··· Records ···

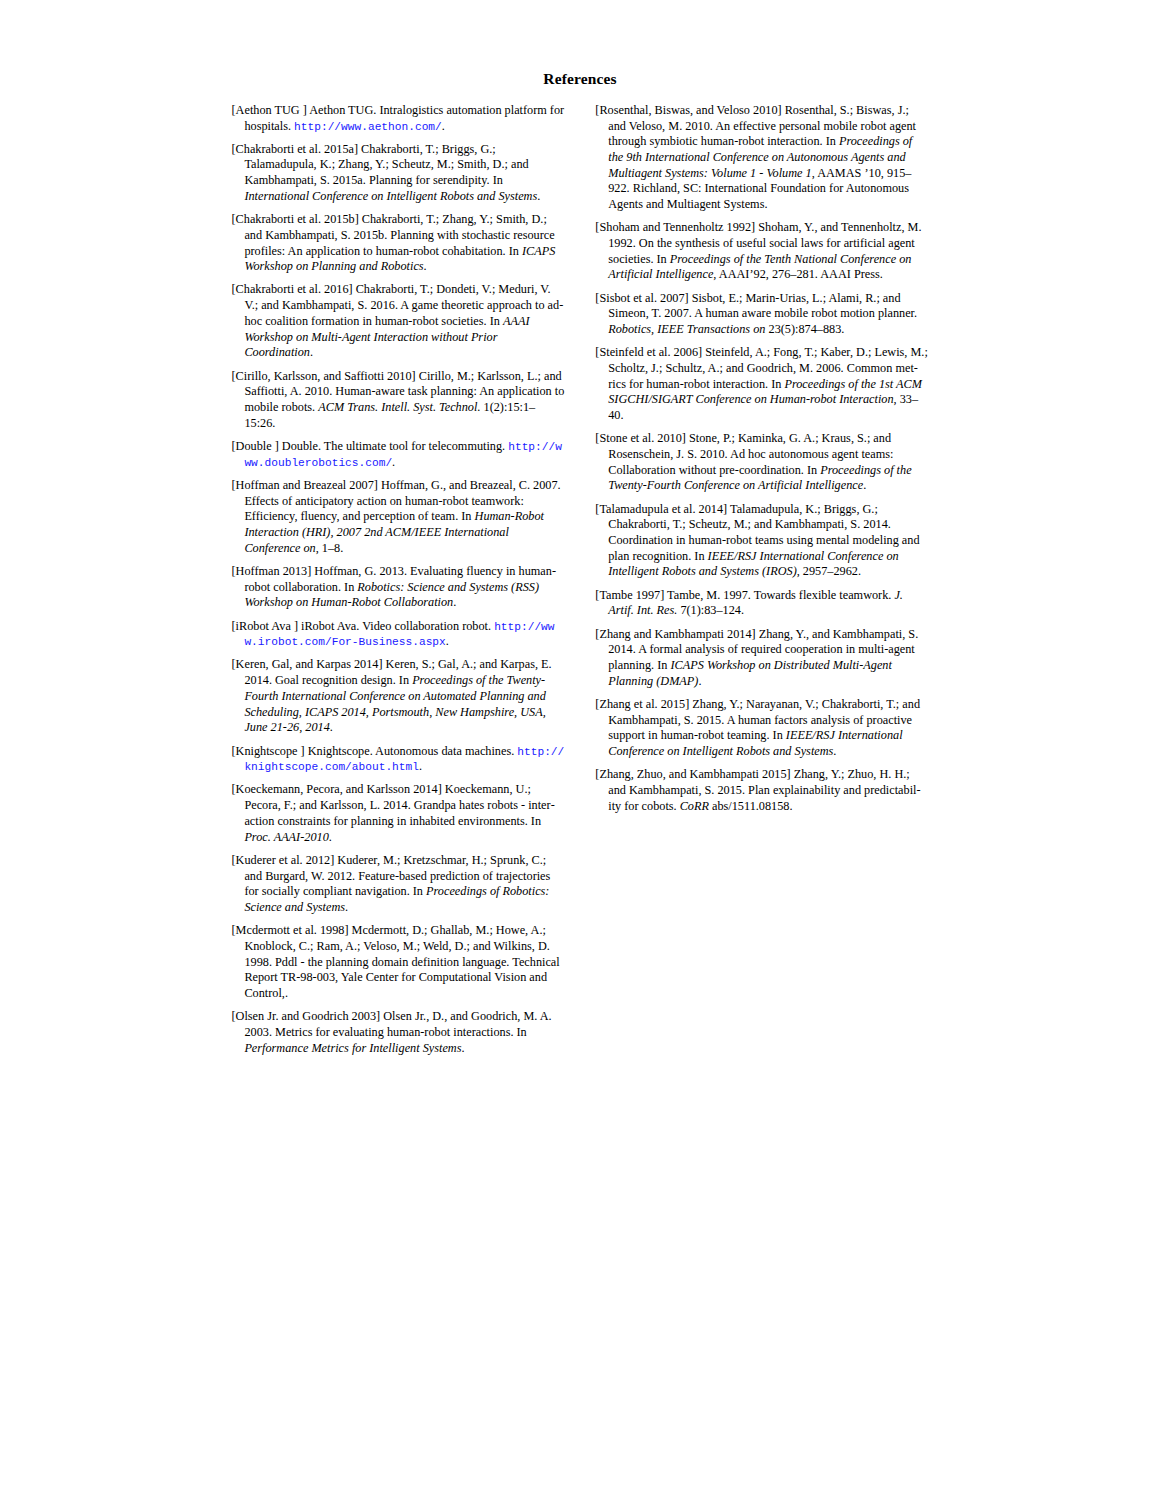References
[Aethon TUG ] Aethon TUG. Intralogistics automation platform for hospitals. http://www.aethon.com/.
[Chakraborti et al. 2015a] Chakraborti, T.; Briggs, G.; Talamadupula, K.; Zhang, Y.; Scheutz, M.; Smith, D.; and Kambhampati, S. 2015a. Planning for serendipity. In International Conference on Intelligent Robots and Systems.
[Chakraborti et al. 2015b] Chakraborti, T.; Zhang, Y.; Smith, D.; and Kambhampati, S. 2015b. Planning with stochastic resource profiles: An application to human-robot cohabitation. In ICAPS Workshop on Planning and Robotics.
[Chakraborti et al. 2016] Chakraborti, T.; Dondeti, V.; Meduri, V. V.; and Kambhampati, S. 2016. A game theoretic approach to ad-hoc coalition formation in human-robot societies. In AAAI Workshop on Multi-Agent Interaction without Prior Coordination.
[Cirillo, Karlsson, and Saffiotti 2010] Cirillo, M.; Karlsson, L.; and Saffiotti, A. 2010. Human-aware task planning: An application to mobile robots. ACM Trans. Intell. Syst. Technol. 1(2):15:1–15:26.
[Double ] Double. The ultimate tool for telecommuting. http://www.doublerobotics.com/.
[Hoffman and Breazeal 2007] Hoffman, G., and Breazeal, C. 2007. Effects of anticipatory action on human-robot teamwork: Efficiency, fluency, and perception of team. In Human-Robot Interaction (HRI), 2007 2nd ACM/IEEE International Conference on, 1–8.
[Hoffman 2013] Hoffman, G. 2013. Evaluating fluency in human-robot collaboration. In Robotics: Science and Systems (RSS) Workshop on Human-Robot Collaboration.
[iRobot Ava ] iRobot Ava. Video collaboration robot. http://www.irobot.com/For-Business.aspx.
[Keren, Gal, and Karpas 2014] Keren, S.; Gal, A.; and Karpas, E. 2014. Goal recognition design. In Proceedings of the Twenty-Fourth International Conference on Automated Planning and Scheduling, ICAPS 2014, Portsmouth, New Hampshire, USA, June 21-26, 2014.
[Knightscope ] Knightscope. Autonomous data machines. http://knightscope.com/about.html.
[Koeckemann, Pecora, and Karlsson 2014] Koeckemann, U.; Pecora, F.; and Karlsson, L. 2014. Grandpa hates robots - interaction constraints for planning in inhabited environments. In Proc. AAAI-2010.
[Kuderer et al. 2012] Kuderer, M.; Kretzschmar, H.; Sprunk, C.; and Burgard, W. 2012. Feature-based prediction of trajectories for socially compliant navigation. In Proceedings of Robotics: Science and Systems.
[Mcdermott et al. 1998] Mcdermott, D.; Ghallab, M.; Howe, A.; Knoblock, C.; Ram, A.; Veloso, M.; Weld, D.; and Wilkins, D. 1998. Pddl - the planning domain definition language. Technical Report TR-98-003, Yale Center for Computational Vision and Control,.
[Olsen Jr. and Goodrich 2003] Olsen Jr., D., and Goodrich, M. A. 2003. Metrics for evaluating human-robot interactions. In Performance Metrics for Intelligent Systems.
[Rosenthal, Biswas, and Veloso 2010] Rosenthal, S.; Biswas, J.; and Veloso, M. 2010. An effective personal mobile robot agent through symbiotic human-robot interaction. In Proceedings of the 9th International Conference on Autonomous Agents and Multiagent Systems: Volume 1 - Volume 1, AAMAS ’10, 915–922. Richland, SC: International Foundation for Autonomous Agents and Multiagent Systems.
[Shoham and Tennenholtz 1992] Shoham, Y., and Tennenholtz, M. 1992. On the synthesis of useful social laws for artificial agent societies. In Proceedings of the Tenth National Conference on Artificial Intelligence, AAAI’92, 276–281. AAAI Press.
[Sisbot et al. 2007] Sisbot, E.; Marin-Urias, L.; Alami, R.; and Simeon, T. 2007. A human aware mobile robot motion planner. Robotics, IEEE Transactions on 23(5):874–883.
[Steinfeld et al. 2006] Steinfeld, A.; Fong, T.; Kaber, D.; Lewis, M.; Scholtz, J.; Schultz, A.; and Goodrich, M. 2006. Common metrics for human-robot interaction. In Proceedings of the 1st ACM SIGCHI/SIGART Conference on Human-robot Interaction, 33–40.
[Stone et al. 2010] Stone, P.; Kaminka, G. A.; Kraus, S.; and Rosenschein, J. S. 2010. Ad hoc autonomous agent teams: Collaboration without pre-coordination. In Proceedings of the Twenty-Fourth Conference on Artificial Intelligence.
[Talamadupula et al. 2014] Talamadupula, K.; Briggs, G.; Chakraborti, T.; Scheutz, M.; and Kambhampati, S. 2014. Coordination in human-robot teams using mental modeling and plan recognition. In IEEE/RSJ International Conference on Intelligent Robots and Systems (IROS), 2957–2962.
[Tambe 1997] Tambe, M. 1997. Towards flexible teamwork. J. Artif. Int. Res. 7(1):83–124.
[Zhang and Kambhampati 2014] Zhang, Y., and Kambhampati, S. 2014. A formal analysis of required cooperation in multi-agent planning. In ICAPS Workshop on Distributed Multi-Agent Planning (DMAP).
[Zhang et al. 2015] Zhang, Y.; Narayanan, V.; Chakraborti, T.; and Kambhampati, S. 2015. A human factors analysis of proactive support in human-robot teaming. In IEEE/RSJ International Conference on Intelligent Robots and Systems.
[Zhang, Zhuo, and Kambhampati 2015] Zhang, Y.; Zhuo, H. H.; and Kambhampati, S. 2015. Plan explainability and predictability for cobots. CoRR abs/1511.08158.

···

▶ [Exercise instructions]
Print out the entries above word for word from the first line to the line containing "[Chakraborti et al. 2015a]", both included, omitting the pictures.

▶ [Task response]
References
[Aethon TUG ] Aethon TUG. Intralogistics automation platform for hospitals. http://www.aethon.com/.
[Chakraborti et al. 2015a] Chakraborti, T.; Briggs, G.; Talamadupula, K.; Zhang, Y.; Scheutz, M.; Smith, D.; and Kambhampati, S. 2015a. Planning for serendipity. In International Conference on Intelligent Robots and Systems.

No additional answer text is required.